Les circonstances aggravantes relevées par le juge étaient nombreuses: le mauvais traitement à l’égard d’une personne âgée de moins de 18 ans, l'abus de confiance et d’autorité ‑ ceux-ci étant ici de la plus grande intensité ‑, l’âge de la victime, le fait que l’infraction a eu un effet important sur celle-ci en raison de sa situation personnelle (étant la fille de l'accusé, la victime est dans un état d'anxiété constant à l’idée de croiser son père), la répétition des gestes, l'importance des lésions corporelles (la victime étant condamnée à vivre avec l'herpès pour le reste de ses jours), etc. Les circonstances atténuantes étaient, quant à elles, peu nombreuses.
Après avoir tenu compte de la fourchette des peines, le juge a conclu que la peine devait être de 10 ans sous le chef d’agression sexuelle causant des lésions corporelles. Une peine concurrente de 5 ans a été imposée pour les agressions sexuelles simples. Au final, l'accusé ayant aussi plaidé coupable d’avoir intercepté des communications privées de son ex-conjointe et d’avoir possédé de la pornographie juvénile, c'est une peine totale de 11 ans d'incarcération qui a été prononcée contre lui.
R. c. Moderie
Finalement, il y a lieu d'aborder un jugement très récent de la Cour du Québec, qui concernait un délinquant ayant reconnu sa culpabilité sous des chefs d'accusation d'agression sexuelle (commises à l'endroit de 9 femmes), de voyeurisme à l'égard des mêmes femmes en plus de 2 autres, et d’administration de soporifiques pour vaincre la résistance. Les faits sont uniques par leur gravité: l'accusé rencontrait les victimes au moyen d’applications de rencontre, les droguait aux benzodiazépines afin de les rendre inconscientes, puis les agressait sexuellement de manière particulièrement dégradante, en leur infligeant des sévices. La plupart des agressions étaient filmées.
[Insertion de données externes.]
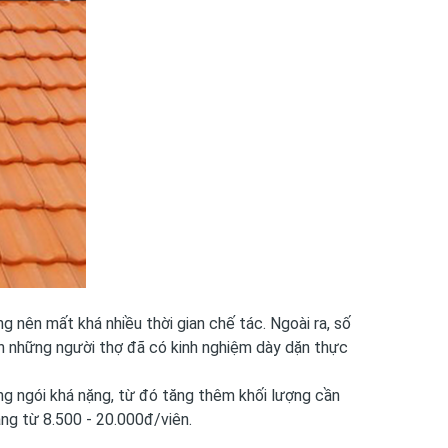
g nên mất khá nhiều thời gian chế tác. Ngoài ra, số
họn những người thợ đã có kinh nghiệm dày dặn thực
ợng ngói khá nặng, từ đó tăng thêm khối lượng cần
ảng từ 8.500 - 20.000đ/viên.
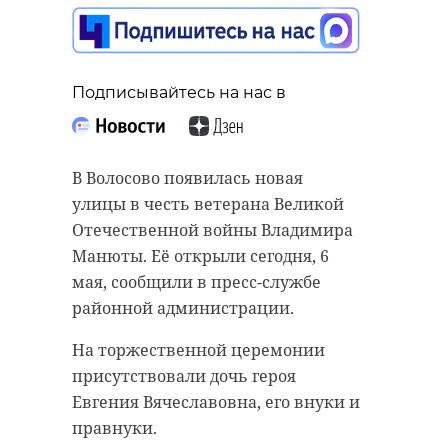
Подписывайтесь на нас в
Подписывайтесь на нас в
Подписывайтесь на нас в
В Национальном центре "Россия"
Житель поселка Мга (Кировский
В Волосово появилась новая
сегодня, 6 мая, стартовал
район Ленобласти) Илья Игоревич
улицы в честь ветерана Великой
всероссийский слет "После
Санько погиб при выполнении
Отечественной войны Владимира
Победы. Москва". Участниками
боевых задач в Белгородской
Манюты. Её открыли сегодня, 6
стали 200 добровольцев из 79
области. Военнослужащий
мая, сообщили в пресс-службе
регионов страны. Ленобласть
отправился на передовую
районной администрации.
представили волонтеры Ольга
добровольцем.
На торжественной церемонии
Пронина из Всеволожского
Мужчина ушел в зону
присутствовали дочь героя
района, Михаил Кузьмин из
спецоперации 13 июля 2023 года.
Евгения Вячеславовна, его внуки и
Гатчинского округа и Валерия
Служил разведчиком
правнуки.
Ипатова из Выборгского района.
Le juge, après avoir souligné les dangers extraordinaires de la soumission chimique, a relevé plusieurs facteurs aggravants, dont le nombre de victimes, le fait que l'accusé avait érigé la soumission chimique en système, les conséquences colossales pour les victimes, le mépris de la sécurité physique de celles-ci et, dans certains cas, de leurs enfants, la prédation, le fait que certaines agressions comportaient un degré de violence transcendant la violence inhérente à l’infraction elle-même. La preuve démontrait par ailleurs que le risque de récidive de l'accusé était élevé.
La poursuite a suggéré des peines totalisant 36 ans de détention; compte tenu du principe de la globalité, elle proposait de ramener la peine globale à 25 ans. La défense a plutôt suggéré une peine globale de 15 ans. Le juge a estimé que la suggestion de la poursuite paraissait raisonnable. Le juge a ramené la peine globale imposée à 25 années de détention. Le tribunal a également déclaré l'accusé délinquant à contrôler et a fixé la période de surveillance à 10 années.
Ces quelques jugements permettent de constater la variété des sanctions prononcées par les tribunaux à l'égard des délinquants ayant commis des infractions de nature sexuelle, variété de peines qui est toujours le reflet de la variété des circonstances infractionnelles et des profils des délinquants. On remarque que la question de savoir s’il convient d’infliger une peine d’incarcération ou une peine à purger dans la collectivité à l’égard de certains délinquants demeure souvent épineuse et continue de faire couler beaucoup d’encre.